His sense of hearing was always the first to return. If there was one constant in Quantum Leaping, that was it. It was comforting in its own way, knowing something was going to happen and it was always going to happen.
It was voice he recognized. Nearly drowned out by the sound of Bobby Holly singing…singing what?
"Press the brake, Sam."
No. Not Bobby Holly. Buddy Holly. The voice was all but concealed by sound of Buddy Holly singing about how that'd be the day he die loud enough to cause his ears to ring. Wait, was that really just ringing in his ears?
"Sam, press the brake!"
Al. And he sounded terrified.
"That'll be the day when you say good-bye"
He felt the smoothness of the steering wheel in his hand even before he could actually see it. The engine roared as he unconsciously pressed on the accelerator. He heard Al scream "No, the other brake, Sam!" as the car hurdled over a pothole in the dusty road. Dark bangs fell in front of his eyes as the car shimmied violently beneath him. It suddenly registered that his host body was much too small for the car he navigated. Those eyes couldn't make out anything further than the hood in front of him. The top of his head just barely reached the top of the steering wheel currently clutched tightly with tiny fingers.
"You give me all your lovin' and your ta-urtle-dovin'…"
"The brake, Sam, dammit, the brake!"
With effort—still not used to the body in which he now dwelled—he pressed a small foot, soon joined by the other, down on the brake pedal. The steering wheel shuttered in his hands, the brake pedal pulsated beneath his feet, and the tires skidded across the dusty terrain. His heart pounded (something in Al's voice had caused that) as the car continued for another five seconds—he had silently ticked off the agonizing moments in his mind. The car finally came to rest, slightly cocked toward the left.
A smile hinted on his host's lips just as a sudden gust of wind rocked the car violently. "'Cause that'll be the da-ay-ay…"Buddy Holly was cut short by a short burst of static. Eyes widened as he watched the train rush past. It wasn't ringing he heard in his ears; it was the sound of the train's whistle as it had approached the crossing.
He turned to Al, who had been racing alongside him on his left and let out a chuckle of relief.

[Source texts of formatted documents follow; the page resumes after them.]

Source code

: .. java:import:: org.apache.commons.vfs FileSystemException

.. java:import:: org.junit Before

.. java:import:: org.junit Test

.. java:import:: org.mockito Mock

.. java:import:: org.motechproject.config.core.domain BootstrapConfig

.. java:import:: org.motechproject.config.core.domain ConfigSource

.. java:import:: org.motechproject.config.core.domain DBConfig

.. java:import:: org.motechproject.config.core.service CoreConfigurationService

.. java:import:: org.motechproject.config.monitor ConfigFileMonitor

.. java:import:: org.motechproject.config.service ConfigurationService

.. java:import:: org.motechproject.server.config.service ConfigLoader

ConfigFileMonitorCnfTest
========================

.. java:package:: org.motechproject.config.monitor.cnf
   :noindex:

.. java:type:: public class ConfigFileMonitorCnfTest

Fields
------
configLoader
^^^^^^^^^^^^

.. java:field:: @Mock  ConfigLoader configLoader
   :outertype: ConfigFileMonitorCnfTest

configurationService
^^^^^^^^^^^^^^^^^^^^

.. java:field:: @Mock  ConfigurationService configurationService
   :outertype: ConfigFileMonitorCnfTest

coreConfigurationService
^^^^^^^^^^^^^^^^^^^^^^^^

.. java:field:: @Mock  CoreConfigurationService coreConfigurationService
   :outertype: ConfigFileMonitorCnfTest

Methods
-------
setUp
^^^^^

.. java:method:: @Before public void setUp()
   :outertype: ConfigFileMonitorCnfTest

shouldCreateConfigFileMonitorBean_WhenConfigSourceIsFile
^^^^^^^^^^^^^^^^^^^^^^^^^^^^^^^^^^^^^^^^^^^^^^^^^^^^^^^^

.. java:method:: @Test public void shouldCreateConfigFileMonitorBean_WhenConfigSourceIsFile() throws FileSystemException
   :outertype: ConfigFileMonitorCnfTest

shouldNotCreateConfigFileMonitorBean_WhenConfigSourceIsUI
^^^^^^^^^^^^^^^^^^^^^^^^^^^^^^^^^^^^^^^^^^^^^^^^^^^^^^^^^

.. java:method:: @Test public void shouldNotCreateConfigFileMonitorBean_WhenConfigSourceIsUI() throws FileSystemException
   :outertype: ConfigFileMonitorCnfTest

"Christ, Sam that was too close."
"Christ, Sam, whydja stop?" He turned sharply in his seat, confused and pleasantly surprised at the sound of his own name. Much more surprised than when he finally noticed the young boy seated next to him. "We coulda beat it."
"No, you wouldn't have." Al countered morosely, even though the freckled boy wouldn't have heard.
He opened his mouth, as if to relay the message to the young passenger before He—whomever He, or She, or It was--decided to cut his time short.